◆ EXCERPTED TEXT:
/---

US20060044465A1

US20060044465A1 - Simplified offset current reducting circuit for auto kine bias (akb)

Info

Publication number: US20060044465A1
Application number: US10/524,257
Authority: US
Inventors: Daniel Reneau
Original assignee: Thomson Licensing SAS
Current assignee: Thomson Licensing SAS
Priority date: 2002-08-16
Filing date: 2003-08-14
Publication date: 2006-03-02
Also published as: EP1537748A1; CN1689341A; WO2004017642A1; AU2003258262A1; KR20050049482A; MXPA05001890A; JP2005536155A

Abstract

The disclosed embodiments relate to a current reduction circuit that reduces offset current from at least one driver circuit. The current reduction circuit comprises circuitry that measures the offset current and produces a measurement current and circuitry that receives the measurement current and responds by maintaining an auto kine bias measurement voltage within a predetermined range.

Description

FIELD OF THE INVENTION

This invention relates to the field of auto kine bias (AKB), and in particular, to an offset current reducing circuit for AKB

BACKGROUND OF THE INVENTION

This section is intended to introduce the reader to various aspects of art which may be related to various aspects of the present invention which are described and/or claimed below. This discussion is believed to be helpful in providing the reader with background information to facilitate a better understanding of the various aspects of the present invention. Accordingly, it should be understood that these statements are to be read in this light, and not as admissions of prior art.

\---

◆ DATA EXCERPT:
/---

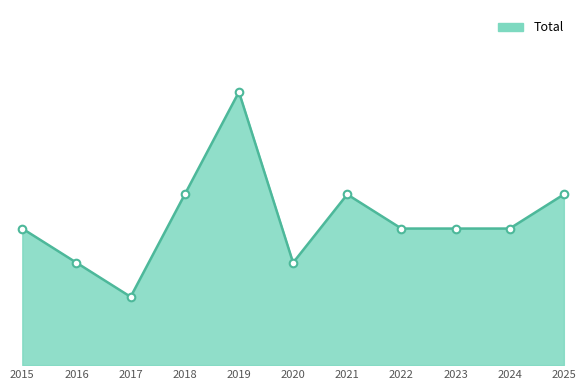

What is the change in value from 2016 to 2024?

+1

\---

◆ PROBLEM: Summarize the patent excerpt in two sentences. The lines come from a different source than the patent excerpt.

◆ WRITTEN RESPONSE: Patent application US20060044465A1, filed by inventor Daniel Reneau and assigned to Thomson Licensing SAS, concerns an offset current reducing circuit in the field of auto kine bias (AKB). The circuit reduces offset current from at least one driver circuit by measuring that current to produce a measurement current, then responding to it by keeping an AKB measurement voltage within a predetermined range.